Page:

Alignment techniques¶
Warning
This page is currently out of date with respect to 1.1 and needs updating. Many of the general statements remain true, but the general pipeline for training was significantly overhauled. See What’s new in 1.1 for more details.
This page outlines the actual functioning of the Montreal Forced Aligner, for academics and developers interested in modeling techniques.
The Montreal Forced Aligner by default uses a Hidden Markov Model-Gaussian Mixture Model (HMM-GMM) technique to perform acoustic model training and subsequent alignment. This consists of three training passes.
- First, using monophone models, where each phone is modelled the same regardless of phonological context.
- Second, using triphone models, where context on either side of a phone is taken into account for acoustic models.
- Third, using speaker-adapted triphone models which take into account speaker differences and calculates an fMLLR transformation of the features for each speaker.
A schematic diagram of this technique can be found below:
Inputs¶
The user interacts with the Montreal Forced Aligner through the command line, where the argument structure determines whether the user wants to train an acoustic model on the test corpus or use a pretrained model. This page will assume the former, although the latter’s structure besides the actual training is largely similar.
The user’s command to train and align on a dataset is parsed by aligner/command_line/train_and_align.py
,
whose function align_corpus()
instantiates a variety of objects:
- A Corpus (Corpus API), which contains information about the speech dataset, including Mel-frequency cepstral coefficient features (MFCCs), according to the audio provided;
- A Dictionary (Dictionary API), which contains pronunciation and orthographic information about the language, according to the dictionary provided;
- A TrainableAligner (Aligner API), whose functions will perform training and alignment using the Corpus and the Dictionary.
The TrainableAligner then performs passes of training, exporting output TextGrids at the end of each pass.

Dataset records:
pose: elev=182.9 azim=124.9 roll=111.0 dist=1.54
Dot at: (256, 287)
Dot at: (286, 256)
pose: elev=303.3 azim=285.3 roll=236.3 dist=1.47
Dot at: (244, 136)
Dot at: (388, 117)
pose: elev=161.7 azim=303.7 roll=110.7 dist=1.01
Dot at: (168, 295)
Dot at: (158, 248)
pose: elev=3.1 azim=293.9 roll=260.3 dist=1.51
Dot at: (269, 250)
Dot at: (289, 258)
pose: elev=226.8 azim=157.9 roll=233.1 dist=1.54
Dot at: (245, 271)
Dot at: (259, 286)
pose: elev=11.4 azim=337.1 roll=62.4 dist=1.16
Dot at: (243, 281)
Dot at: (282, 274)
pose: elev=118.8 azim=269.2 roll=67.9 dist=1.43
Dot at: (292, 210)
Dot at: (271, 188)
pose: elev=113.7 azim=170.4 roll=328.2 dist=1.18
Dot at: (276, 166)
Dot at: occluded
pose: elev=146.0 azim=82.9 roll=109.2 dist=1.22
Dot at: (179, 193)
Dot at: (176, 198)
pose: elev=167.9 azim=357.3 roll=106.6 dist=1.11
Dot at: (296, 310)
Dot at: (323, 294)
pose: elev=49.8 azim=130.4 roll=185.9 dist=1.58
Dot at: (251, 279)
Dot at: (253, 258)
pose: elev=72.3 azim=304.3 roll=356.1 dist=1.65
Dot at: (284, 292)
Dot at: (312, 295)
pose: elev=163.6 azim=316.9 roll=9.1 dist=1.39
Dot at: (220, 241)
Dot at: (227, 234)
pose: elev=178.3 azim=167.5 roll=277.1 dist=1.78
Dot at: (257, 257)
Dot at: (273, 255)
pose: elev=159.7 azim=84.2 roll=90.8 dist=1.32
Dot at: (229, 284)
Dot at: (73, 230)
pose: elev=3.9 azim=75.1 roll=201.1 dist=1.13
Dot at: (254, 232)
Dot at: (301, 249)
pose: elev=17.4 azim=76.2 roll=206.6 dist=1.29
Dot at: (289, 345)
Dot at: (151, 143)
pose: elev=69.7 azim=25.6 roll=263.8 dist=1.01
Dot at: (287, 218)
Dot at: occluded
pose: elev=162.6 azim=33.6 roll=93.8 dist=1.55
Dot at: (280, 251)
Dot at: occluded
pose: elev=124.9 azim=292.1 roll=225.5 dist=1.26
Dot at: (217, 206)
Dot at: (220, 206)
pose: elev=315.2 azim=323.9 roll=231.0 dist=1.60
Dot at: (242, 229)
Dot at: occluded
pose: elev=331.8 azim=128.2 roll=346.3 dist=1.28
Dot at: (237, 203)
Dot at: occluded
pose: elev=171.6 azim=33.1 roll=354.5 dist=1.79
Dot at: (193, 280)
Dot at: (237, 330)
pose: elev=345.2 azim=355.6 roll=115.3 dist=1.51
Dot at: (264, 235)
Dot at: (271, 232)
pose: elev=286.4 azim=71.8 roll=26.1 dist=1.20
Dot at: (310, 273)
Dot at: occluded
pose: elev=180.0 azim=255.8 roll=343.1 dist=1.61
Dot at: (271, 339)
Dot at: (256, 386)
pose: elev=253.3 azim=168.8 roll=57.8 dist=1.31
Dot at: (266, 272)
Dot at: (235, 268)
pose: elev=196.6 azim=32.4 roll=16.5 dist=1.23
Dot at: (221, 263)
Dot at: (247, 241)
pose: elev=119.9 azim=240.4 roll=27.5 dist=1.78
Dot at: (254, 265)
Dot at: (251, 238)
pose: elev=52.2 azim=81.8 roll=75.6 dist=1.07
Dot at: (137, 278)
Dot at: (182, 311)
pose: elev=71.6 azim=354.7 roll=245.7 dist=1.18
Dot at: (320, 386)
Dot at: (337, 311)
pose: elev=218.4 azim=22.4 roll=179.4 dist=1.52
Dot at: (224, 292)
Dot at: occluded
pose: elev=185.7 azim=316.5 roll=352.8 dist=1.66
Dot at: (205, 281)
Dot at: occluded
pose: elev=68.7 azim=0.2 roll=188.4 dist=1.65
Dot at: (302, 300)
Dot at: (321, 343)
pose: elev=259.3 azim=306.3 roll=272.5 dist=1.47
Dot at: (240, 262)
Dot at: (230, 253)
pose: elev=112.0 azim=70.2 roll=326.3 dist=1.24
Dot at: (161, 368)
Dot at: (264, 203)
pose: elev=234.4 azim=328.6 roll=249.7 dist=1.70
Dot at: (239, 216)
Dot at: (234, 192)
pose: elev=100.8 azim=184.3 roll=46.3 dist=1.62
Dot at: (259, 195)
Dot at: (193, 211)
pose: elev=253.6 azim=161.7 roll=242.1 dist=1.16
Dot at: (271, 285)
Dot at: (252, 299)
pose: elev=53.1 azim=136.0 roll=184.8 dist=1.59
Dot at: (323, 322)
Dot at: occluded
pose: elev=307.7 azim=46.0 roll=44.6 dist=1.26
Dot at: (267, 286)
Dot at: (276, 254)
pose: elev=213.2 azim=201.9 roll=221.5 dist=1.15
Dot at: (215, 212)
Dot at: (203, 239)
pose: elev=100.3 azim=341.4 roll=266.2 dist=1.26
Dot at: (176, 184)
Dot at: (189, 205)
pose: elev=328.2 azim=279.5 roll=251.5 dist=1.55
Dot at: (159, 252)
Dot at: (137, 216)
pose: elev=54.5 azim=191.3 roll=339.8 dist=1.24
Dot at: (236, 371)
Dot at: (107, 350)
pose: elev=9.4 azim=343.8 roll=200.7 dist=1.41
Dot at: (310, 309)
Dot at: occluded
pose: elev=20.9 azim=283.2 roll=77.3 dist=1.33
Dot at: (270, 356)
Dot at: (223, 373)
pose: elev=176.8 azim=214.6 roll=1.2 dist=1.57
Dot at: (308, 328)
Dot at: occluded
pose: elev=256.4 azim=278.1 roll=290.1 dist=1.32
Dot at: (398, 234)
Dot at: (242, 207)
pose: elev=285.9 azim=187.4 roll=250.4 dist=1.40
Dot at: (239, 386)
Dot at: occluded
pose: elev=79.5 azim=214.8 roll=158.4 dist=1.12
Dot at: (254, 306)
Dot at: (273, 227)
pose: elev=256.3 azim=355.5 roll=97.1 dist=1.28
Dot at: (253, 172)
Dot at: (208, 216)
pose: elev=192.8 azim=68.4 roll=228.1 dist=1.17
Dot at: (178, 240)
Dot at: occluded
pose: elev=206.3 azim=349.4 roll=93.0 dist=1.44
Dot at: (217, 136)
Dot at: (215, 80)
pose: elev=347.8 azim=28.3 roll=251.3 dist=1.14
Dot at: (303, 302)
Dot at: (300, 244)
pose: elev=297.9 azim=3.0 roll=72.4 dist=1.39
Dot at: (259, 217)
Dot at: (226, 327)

Written exercise 1:
Answer these questions from the alignment techniques page:
(a) What technique does the Montreal Forced Aligner use by default for acoustic model training and alignment?
(b) Which file parses the user's command to train and align on a dataset?
(c) What does the TrainableAligner export at the end of each training pass?
Written exercise 2:
Name every object that the function align_corpus() instantiates, according to the alignment techniques page.
Written exercise 3:
Continue the alignment techniques page from its last sentence.
The listing has no connection to the page on alignment techniques.

Exercise output 1:
(a) A Hidden Markov Model-Gaussian Mixture Model (HMM-GMM) technique.
(b) aligner/command_line/train_and_align.py
(c) Output TextGrids.

Exercise output 2:
Corpus, Dictionary, TrainableAligner

Exercise output 3:
Note
For the pretrained case, the Aligner object created is instead a Pretrained Aligner. In addition, the pretrained acoustic model is instantiated as an AcousticModel object (Model API).
First (Monophone) Pass¶
The TrainableAligner’s function aligner.aligner.TrainableAligner.train_mono()
executes the monophone training.
The monophone training is initialized by aligner.aligner.TrainableAligner._init_mono()
, which uses the following
multiprocessing functions to set up the monophone system, compile its training graphs, and produce a zeroth alignment,
which simply gives equal length to each segment.
compile_train_graphs (directory, …[, debug]) |
Multiprocessing function that compiles training graphs for utterances |
mono_align_equal (mono_directory, …) |
Multiprocessing function that creates equal alignments for base monophone training |
Next, monophone training is continued by aligner.aligner.TrainableAligner._do_mono_training()
. This function itself calls aligner.aligner.BaseAligner._do_training()
with the appropriate parameters for the monophone pass, which uses the following multiprocessing functions to train the monophone system in a loop and then produce a first alignment.
align (iteration, directory, split_directory, …) |
Multiprocessing function that aligns based on the current model |
acc_stats (iteration, directory, …) |
Multiprocessing function that computes stats for GMM training |
Finally, aligner.aligner.TrainableAligner.export_textgrids()
exports the output aligned TextGrids.
Second (Triphone) Pass¶
The TrainableAligner’s function aligner.aligner.TrainableAligner.train_tri()
executes the triphone training.
The triphone training is initialized by aligner.aligner.TrainableAligner._init_tri()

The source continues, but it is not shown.